The event, organised by Citizens Advice Scotland, brought carers together with activities and workshops taking place.
Minister for Children and Young People Maree Todd attended the home of Inverness Caledonian Thistle to kick off the event, addressing the gathered audience.
Ms Todd said: “Kinship care is a hugely important part of our care system, with over a quarter of looked after children and young people placed with someone they are related to.
“This allows the child to maintain their connections with their families which increases their wellbeing, their sense of belonging and stability. Kinship Care Week is a great opportunity to recognise the vital difference that kinship carers make every day to children and families across Scotland.”

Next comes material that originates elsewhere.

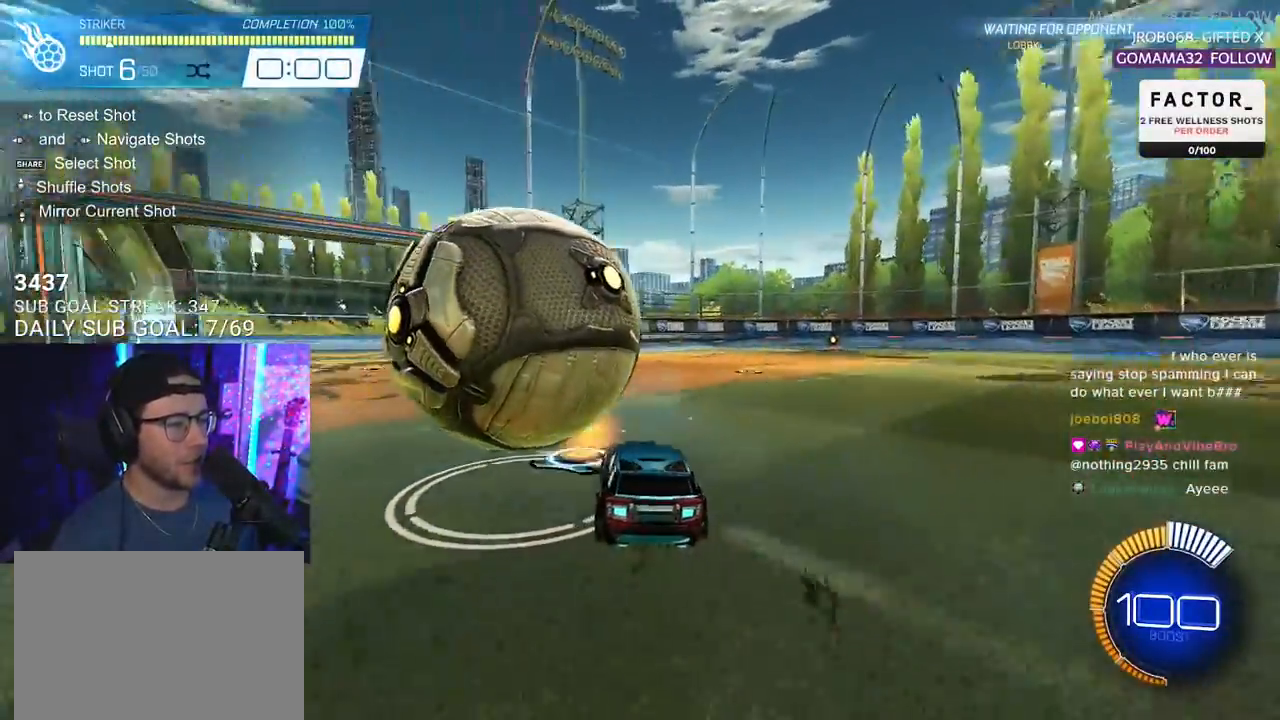
{"buttons": [], "left_stick": "center", "right_stick": "center", "events": [[50, "left_stick", "center"], [233, "R2", "down"], [483, "R2", "up"]]}
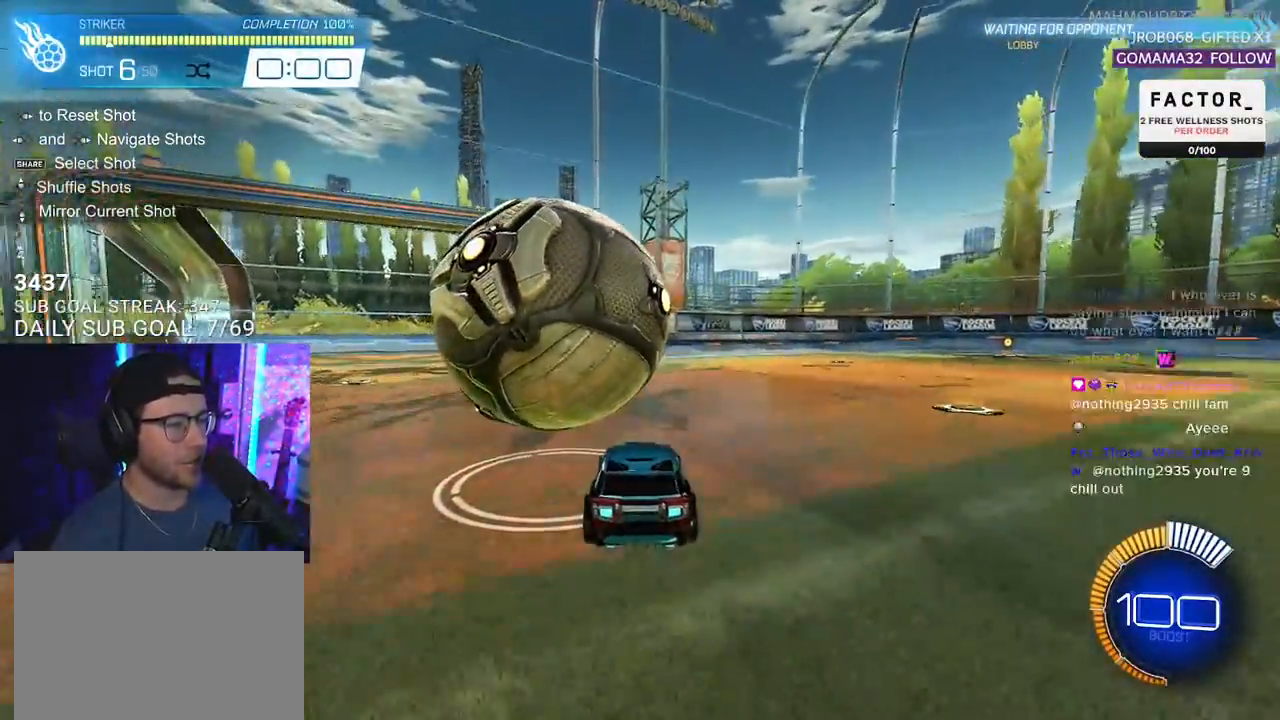
{"buttons": ["R2"], "left_stick": "center", "right_stick": "center", "events": [[50, "R2", "down"], [67, "left_stick", "left"], [150, "left_stick", "center"], [333, "R1", "down"], [333, "left_stick", "left"], [433, "R1", "up"], [433, "left_stick", "center"]]}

There was also a surprise appearance from Inverness Caledonian Thistle manager John Robertson, who has served as an ambassador for kinship care in the past.

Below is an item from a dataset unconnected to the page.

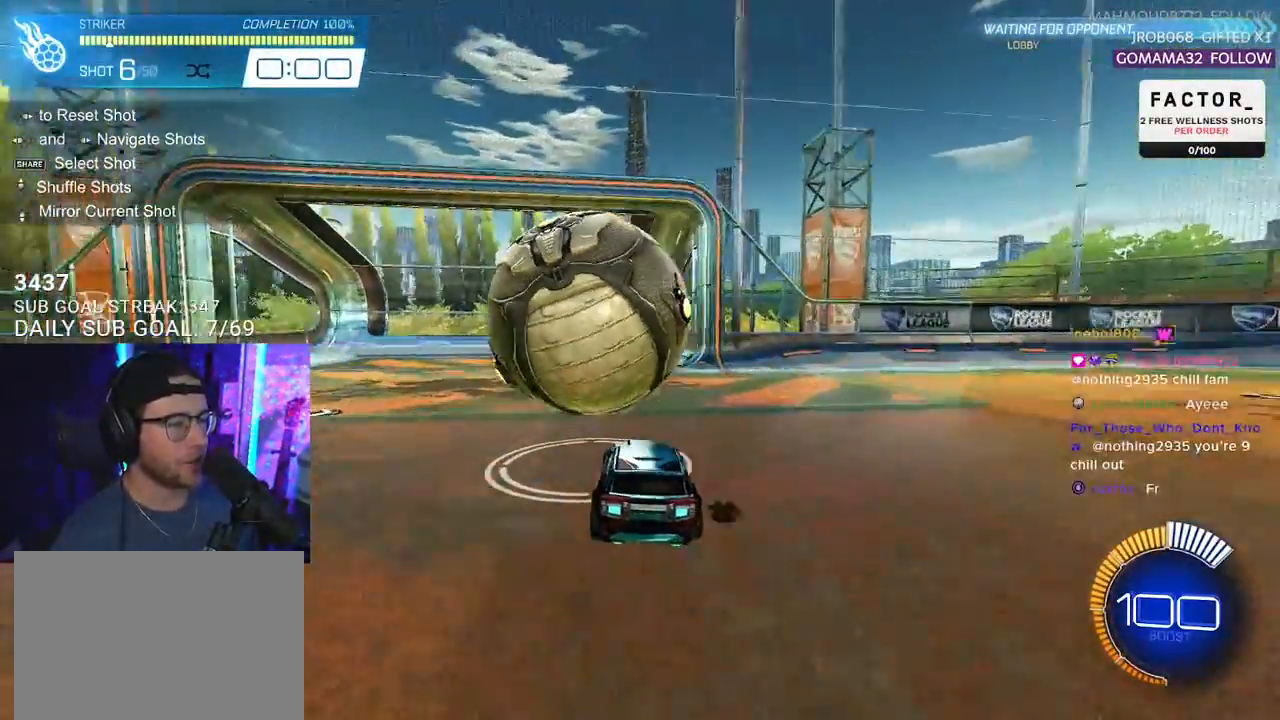
{"buttons": ["SQUARE", "R1", "R2"], "left_stick": "down", "right_stick": "center", "events": [[83, "R1", "down"], [83, "left_stick", "up-right"], [117, "CROSS", "down"], [233, "CROSS", "up"], [233, "L2", "down"], [250, "left_stick", "up-left"], [317, "CROSS", "down"], [367, "SQUARE", "down"], [383, "L2", "up"], [400, "left_stick", "down"], [500, "CROSS", "up"]]}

Susan Hunter, project coordinator for Citizens Advice Scotland said: “Carers experience a lot of difficulties and their lives change when they take on children. There are financial implications and practical implications because your life has totally changed.
“It’s all done through love and it is done for the children to give them a loving and settled background.
“The whole week is about valuing kinship care whilst raising awareness and celebrating it.”
Events yesterday were aimed at supporting carers by addressing issues and reinstating confidence and parenting ability in those who take on children.
Heather McVeigh of Mentor UK said: “It is really important we do this to raise awareness of kinship care across Scotland. It is such a valuable thing that people do and it is still very much unknown.
“Kinship care just happens naturally – it’s still some of that tradition that it is expected that family members take on other members of the family, but actually when doing that some of these young children have been through a lot of turmoil in their own personal lives.”
Georgiana Bugeag, regional officer for Kinship Care Scotland, said: “I wasn’t expecting to have this many people here. The activities have been really interesting and it has been great to raise more awareness.
“Kinship carers need more access to advice such as legal advice and financial advice as they don’t know what services are available to them, and we want to make sure these people know where they can gain that help.”
In total across Scotland, there are 4,138 looked after children who are in Kinship care.